As for the plea deal, from the emotional and personal perspective of Assange and his family it is hard to fault it.

He was ailing and being subjected to a slow execution by judicial process.

It was also the one hook upon which the Department of Justice (DOJ) and the Biden administration, might move on.  As this is an election year in the US, the last thing President Joe Biden wanted was a haunting reminder of this nasty political persecution.

There was another, rather more sordid angle, and one that the DOJ had to have kept in mind in thinning the charge sheet: a proper Assange trial would have aired the CIA’s murderous fantasies regarding the publisher.

These included various possible measures including abduction, rendition, even assassination as a Yahoo News contribution in September 2021 thoroughly explored.

One of the authors, Zach Dorfman, posted a salient reminder as news of the plea deal filtered through that many officials during the Trump administration, even harsh critics of Assange “thought [CIA Director Mike] Pompeo’s extraordinary rendition plots foolhardy in the extreme, and probably illegal. They also – critically – thought it might harm Assange’s prosecution.”

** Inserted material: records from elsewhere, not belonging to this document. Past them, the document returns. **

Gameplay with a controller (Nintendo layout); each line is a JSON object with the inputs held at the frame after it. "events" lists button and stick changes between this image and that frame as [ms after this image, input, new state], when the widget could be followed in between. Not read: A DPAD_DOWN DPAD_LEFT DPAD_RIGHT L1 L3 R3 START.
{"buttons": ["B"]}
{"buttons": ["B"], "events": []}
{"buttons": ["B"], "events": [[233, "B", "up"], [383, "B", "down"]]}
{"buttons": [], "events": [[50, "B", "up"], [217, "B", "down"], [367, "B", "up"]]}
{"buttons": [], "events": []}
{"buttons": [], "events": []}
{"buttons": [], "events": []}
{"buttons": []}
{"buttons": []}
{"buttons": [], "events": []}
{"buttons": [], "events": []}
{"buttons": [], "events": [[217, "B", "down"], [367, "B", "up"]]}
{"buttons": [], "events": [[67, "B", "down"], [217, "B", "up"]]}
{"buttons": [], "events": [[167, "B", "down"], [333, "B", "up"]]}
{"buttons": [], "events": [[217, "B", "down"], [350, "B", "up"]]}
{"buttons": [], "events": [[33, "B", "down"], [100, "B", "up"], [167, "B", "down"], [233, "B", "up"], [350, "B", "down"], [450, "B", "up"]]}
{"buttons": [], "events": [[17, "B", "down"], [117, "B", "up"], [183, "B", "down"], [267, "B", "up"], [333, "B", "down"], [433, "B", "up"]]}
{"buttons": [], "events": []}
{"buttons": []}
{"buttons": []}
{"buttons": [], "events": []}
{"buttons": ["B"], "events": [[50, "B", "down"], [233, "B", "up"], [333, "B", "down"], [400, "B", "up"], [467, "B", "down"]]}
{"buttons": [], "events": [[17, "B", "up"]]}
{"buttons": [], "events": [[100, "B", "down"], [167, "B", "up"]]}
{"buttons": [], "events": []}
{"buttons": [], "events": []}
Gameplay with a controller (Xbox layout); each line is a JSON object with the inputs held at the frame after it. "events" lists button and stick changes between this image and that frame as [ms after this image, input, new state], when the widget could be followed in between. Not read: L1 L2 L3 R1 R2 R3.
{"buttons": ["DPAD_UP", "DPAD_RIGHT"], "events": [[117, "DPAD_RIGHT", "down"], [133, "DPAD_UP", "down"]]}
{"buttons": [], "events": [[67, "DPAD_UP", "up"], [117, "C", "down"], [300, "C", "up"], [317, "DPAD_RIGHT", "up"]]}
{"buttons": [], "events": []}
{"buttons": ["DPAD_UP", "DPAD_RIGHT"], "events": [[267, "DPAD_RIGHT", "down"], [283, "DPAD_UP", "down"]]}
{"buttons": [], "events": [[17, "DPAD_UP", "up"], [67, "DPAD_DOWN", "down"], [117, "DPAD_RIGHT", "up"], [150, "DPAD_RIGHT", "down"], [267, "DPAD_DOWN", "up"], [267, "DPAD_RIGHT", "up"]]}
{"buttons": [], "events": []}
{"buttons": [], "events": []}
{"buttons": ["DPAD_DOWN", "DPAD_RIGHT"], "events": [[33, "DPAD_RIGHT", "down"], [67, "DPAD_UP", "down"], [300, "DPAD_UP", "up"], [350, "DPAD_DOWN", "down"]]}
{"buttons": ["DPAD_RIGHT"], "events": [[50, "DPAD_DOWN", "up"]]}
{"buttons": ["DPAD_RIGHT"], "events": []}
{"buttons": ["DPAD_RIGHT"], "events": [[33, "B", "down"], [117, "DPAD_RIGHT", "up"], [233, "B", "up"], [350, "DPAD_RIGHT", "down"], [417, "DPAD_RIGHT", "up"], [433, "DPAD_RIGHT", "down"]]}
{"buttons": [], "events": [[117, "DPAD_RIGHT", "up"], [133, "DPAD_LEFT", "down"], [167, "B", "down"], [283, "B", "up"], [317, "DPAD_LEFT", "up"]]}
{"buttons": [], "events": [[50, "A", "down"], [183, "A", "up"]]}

Were Pompeo’s stratagems to come to light “it would make the discovery process nightmarish for the prosecution, should Assange ever see trial”.

From the perspective of publishers and journalists keen to keep the powerful accountable, the plea must be seen as enormously troubling.

It ultimately goes to the brutal exercise of US extraterritorial power against any publisher, irrespective of outlet and irrespective of nationality.

While the legal freight and prosecutorial heaviness of the charges was reduced dramatically (62 months is less imposing than 175 years) the measure extracts a pound of flesh from the fourth estate.

It signals that the US can and will seek out those who obtain and publish national security information that they would rather keep under wraps under spurious notions of “harm”. 

Assange’s conviction also shores up the crude narrative adopted from the moment WikiLeaks began publishing US national security and diplomatic files: such activities could not be seen as journalistic, despite their role in informing media commentary, or exposing the venal side of power through leaks.

From the lead prosecuting attorney Gordon Kromberg to British judges such as Vanessa Baraitser, the national security commentariat lodged in the media stable, to any number of politicians, including the late California Democrat Dianne Feinstein and Biden, Assange was not of the fourth estate and he deserved his mobbing.

Assange gave the game away: he pilfered and stole the secrets of empire.

To that end, the plea deal makes a mockery of arguments and declarations that the arrangement is somehow a victory for media freedom.

It suggests the opposite: that anyone publishing US national security information by a leaker or whistleblower is imperilled.

While the point was never tested in court, non-US publishers may be unable to avail themselves of the free speech protections of the First Amendment.

The Espionage Act, for the first time in history, has been given a global reach and weaponised against publishers outside the US, paving the way for future prosecutions.